TEXT SECTION:
# Jd 3203



## snoyl (Mar 8, 2007)

hI All
Looking to buy new JD 3203 with 300 loader. Any problems with hydro trans or any thing else? Will be useing for light loader work, post hole use and brush hogging. My property is hilly, fields i mow about 7 acres plus hunting lanes. I think price is good at 16K. I have delt with dealer before and i am happy with him. Any input on this unit is appreciated. THANKS


----------



## Live Oak (Dec 22, 2003)

Welcome to Tractor Forum snoyl! Great to have you aboard! I don't own a 3203 but own one of the precursers which is a 4410. I believe the hydro trans on the 3203 is the standard hydro, not the eHydro which I prefer since in my opinion they give you a more accurate and better drive pedal feel. The 3203 as a high/low range secondary transmission which I don't like but will probably work fine for the majority of uses. My 4410 has an A,B,C range secondary transmission which gives me a lot of flexibility for speed range selection. I am currently bush hogginga a 40 acres field with mine and I use A range for around the field edges trimming close and B range when I am cutting flat out in the open field. The only time I use C range is for transporting the tractor. C range is WAY to fast for anything else and put a LOT of strain on the hydro. 

If you haven't purchased the bush hog yet, be sure to get the heaviest duty cutter you can. They cost a lot more but in the end are work every penny. Get the chain guards and slip clutch too. 

I think you will be very happy with the 3203. 16K sounds kinda high in my opinion. The list price on a 3203 is $15,499. Midlawn is advertising them for $13,899.

John Deere 3203 Compact Tractor 

Usually list price minus 10% to 15% is a good fair price. List price minus 25% is a rare killer deal bargain. 

Anyhow, good luck on your purchase, hope this helps you out and hope you enjoy it when you get it home.


----------



## Archdean (Jul 15, 2004)

Welcome to TF JD 3203 (snoyl)

I'm not the JD expert here but was born and raised in NC PA (haven't been back there in several years) and you can't be far from there, I would like to know what it looks like today when you have time!

Dean

:cowboy:


----------



## Live Oak (Dec 22, 2003)

Doh! :duh: Forgot all about the front end loader! Around $3,300 is a decent price for the FEL. Get the heavy duty bucket if you can. They cost more but hold up better. Also negotiate having the rear tires filled with fluid into the price. This will have to be done or you will have to add wheel weights. (read very expensive)

RECORDS SUPPLIED:
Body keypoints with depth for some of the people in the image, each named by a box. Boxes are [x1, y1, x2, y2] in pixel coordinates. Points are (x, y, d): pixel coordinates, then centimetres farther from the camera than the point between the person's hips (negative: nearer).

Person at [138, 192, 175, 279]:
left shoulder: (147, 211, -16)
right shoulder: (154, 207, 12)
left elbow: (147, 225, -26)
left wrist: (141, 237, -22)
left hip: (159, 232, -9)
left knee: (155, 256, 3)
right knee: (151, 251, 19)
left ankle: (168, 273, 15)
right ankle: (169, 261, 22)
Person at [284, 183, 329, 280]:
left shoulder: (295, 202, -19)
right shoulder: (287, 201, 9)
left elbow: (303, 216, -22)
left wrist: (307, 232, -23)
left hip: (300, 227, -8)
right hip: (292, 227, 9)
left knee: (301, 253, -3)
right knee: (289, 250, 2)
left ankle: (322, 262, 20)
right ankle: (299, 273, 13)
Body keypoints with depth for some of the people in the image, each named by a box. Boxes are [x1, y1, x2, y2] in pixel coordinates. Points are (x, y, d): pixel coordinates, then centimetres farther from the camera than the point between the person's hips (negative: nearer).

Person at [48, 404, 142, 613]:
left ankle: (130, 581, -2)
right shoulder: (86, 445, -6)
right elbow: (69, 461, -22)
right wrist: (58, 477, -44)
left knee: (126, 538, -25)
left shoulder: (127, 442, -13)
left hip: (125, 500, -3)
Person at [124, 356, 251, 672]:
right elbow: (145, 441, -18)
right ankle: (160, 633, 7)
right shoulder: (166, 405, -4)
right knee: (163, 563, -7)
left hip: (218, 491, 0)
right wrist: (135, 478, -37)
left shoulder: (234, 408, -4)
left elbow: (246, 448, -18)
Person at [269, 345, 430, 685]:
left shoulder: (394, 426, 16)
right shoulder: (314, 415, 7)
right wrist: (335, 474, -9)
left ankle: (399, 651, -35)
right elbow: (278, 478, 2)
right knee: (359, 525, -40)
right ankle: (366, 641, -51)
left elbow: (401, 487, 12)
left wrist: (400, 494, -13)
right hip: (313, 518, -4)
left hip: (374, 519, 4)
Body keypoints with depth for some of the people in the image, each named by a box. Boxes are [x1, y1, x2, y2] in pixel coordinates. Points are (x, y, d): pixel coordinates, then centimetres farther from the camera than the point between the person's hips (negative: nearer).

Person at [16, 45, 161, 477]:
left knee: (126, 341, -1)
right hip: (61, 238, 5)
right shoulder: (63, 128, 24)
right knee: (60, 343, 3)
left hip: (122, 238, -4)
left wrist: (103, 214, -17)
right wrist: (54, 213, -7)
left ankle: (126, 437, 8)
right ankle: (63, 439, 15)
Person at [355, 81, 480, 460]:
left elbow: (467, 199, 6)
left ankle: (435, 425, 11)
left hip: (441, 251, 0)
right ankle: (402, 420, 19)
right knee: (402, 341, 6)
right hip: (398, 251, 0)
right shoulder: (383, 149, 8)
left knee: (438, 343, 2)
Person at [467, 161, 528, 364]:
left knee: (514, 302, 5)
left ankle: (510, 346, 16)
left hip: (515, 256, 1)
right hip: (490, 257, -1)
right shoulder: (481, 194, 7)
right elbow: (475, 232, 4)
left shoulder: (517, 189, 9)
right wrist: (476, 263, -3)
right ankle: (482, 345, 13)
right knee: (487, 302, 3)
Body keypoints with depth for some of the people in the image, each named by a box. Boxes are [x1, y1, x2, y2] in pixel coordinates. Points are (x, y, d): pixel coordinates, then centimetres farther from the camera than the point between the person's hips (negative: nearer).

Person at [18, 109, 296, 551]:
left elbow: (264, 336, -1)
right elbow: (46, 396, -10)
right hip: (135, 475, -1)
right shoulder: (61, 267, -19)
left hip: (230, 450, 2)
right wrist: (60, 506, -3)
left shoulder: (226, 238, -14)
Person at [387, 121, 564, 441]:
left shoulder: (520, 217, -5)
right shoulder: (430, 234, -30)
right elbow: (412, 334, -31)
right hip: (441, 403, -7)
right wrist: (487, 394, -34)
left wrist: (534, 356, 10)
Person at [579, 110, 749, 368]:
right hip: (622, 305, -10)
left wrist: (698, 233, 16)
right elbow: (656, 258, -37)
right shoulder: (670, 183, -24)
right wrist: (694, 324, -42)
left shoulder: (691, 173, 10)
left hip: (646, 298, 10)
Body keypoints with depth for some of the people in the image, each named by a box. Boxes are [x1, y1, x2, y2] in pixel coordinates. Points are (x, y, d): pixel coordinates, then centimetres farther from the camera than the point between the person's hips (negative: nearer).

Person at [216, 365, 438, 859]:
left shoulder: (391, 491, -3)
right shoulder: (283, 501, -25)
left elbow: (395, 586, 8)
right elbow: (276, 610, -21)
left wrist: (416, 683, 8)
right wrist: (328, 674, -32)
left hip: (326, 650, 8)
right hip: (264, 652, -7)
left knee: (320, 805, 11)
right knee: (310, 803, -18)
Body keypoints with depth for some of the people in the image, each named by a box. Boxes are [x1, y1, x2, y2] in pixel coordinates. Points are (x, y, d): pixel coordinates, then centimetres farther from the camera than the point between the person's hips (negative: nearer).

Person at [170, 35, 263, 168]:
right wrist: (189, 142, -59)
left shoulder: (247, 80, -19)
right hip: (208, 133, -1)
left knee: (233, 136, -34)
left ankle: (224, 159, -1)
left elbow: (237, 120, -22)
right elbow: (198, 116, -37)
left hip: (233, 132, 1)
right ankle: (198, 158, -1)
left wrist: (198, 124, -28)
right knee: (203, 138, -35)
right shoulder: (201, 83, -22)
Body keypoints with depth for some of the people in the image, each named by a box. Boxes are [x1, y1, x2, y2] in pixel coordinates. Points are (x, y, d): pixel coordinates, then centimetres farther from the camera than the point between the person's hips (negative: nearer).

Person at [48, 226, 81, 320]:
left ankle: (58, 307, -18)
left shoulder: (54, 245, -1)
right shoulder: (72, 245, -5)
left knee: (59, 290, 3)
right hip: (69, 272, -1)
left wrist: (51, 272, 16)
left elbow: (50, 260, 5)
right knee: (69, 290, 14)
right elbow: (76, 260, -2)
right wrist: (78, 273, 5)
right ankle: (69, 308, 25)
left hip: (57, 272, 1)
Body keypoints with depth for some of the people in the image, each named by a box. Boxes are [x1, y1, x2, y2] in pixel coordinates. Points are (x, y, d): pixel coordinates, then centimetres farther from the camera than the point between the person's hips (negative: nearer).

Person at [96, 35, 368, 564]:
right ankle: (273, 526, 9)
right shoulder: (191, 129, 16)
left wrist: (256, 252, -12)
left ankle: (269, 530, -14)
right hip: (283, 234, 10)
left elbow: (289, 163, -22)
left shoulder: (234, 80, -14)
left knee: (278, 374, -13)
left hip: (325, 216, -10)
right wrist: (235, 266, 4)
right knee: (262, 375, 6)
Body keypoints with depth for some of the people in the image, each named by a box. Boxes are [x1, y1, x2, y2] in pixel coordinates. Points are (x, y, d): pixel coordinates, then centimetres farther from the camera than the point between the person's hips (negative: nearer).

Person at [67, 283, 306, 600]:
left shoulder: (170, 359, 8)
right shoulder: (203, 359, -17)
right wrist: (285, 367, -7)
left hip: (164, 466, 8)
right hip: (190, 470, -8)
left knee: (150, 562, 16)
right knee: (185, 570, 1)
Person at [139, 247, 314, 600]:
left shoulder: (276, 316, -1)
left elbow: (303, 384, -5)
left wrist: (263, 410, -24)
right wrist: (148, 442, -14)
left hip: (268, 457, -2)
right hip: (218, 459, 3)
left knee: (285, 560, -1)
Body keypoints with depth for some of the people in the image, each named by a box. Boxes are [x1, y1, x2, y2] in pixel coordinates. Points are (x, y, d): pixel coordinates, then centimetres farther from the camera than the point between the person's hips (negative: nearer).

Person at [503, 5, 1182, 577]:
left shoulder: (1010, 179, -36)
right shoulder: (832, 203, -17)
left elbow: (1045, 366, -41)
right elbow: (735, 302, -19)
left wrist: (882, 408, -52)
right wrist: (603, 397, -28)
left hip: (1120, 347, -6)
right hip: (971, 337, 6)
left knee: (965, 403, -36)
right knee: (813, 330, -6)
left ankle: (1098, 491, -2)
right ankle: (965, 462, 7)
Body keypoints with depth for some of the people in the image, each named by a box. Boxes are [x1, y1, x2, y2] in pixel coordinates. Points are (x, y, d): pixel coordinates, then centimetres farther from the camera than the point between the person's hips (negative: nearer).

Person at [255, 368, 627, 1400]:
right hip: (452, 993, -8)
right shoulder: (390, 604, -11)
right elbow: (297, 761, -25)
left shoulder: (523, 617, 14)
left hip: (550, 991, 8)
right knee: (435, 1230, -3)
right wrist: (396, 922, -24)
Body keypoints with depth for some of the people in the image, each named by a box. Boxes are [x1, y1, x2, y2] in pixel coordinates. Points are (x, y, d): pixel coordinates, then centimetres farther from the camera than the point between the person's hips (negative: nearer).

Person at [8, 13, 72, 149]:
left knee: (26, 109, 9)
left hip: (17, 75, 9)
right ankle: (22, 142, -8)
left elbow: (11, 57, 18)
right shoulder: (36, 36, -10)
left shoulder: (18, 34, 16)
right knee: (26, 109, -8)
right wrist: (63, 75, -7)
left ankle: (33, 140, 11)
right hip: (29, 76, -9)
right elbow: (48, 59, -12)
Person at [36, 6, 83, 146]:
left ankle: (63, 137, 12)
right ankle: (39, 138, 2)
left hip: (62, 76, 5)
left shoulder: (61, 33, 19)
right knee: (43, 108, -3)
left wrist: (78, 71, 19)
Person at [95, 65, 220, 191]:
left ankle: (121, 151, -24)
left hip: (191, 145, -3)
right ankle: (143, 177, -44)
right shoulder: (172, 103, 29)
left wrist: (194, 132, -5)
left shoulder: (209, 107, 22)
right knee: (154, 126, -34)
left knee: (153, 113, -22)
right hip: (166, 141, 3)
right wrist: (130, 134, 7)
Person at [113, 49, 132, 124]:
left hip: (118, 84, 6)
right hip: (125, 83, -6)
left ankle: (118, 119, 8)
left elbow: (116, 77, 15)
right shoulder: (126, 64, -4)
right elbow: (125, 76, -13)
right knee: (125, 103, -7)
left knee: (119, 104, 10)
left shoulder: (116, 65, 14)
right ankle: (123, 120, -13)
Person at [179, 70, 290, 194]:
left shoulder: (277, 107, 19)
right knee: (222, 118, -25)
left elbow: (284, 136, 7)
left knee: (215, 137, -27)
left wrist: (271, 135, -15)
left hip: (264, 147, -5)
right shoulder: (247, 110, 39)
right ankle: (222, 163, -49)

ACTIONS TO TAKE:
(a) List every price figure that appears in the tractor thread, and give what each one refers to.
(b) Resume the tractor thread, picking up right after its final post.

ANSWER LIST:
(a)
- 16K: the price snoyl was quoted for a new JD 3203 with a 300 loader
- $15,499: the list price on a 3203
- $13,899: the price Midlawn is advertising the 3203 for
- Around $3,300: a decent price for the front end loader

(b)
If 16K includes the FEL and I think it does; that is a great price for the package.


----------



## JDFANATIC (Dec 28, 2005)

snoyl,

The 3203 has some super advantages, but as it is an "advantage" series, a few drawbacks to consider. First, there is no mid-PTO option. This may not be a problem, but you will never run a MMM or blower/broom off of the front of the tractor. There is no Deere BH for this tractor. Woods and the aftermarket may or may not come up with one. And the last is that there is no position control on the 3PH. Since one of your stated functions will be to brush hog, you may want to think about this. It's not that you can't use the 3PH with a brush hog on this tractor, but returning to the same position will take a lot of guesswork. Other than that, when you get on the tractor the transaxle is beefy and huge, and the diesel has that real rip to the sound!

Good luck on your decision!


----------



## Live Oak (Dec 22, 2003)

Good point on the position control JD! I use the position control constantly on mine while bush hogging over uneven terrain and drainage area's. i.e. I have to raise the bush hog going up a bank or it will dig into the ground and lower it while going over the crest of the hill or bank or the cutter will raise up from the ground and not cut anything.


----------



## jd3203 (Aug 30, 2006)

*i have one*

I bought a 3203 last fall. My uses include bush hogging and a lot of front end loader work in horse corrals. I also bought a 5 foot box blade.

The tractor has been good to me so far. Plenty of power and the hydro tranny is great for use with the FEL. Great traction, stable platform.

Do you have any specific quesitons?


----------



## snoyl (Mar 8, 2007)

Thanks for the info!!! Yes the price includes FEL and loaded rear tires. I dont think the position control will be a big factor, what i mow is on a hill but smooth. My biggest worry was the trans. It will be my first hydro. they let me run it around there yard and it seems very smooth. Im in the far N.E. of Pa. close to N.Y. It has built up quite a bit. 95% of my work is 2nd homes for people from the city (philly, jersy) Was in Enid OK. 25 years ago. sowing my oats so to speak. Would like to go back to the south west to live when (if) my time comes. Thanks again


----------



## snoyl (Mar 8, 2007)

*3203*

Thanks for all the great info. It got me thinking harder on my purchace. I went back to my dealer with my concernes and to get a price on the 3120. He got back to me with 3120 with 300cx loader,loaded rear tires, pallet forks $20126.85 They are waiting to get one in so i can do a side by side compare. I think this is a much nicer unit for the money and i dont want to lock myself out of anythink down the road by not haveing the mid pto. Will keep you posted. Thanks again


----------



## Sweats62 (Mar 3, 2007)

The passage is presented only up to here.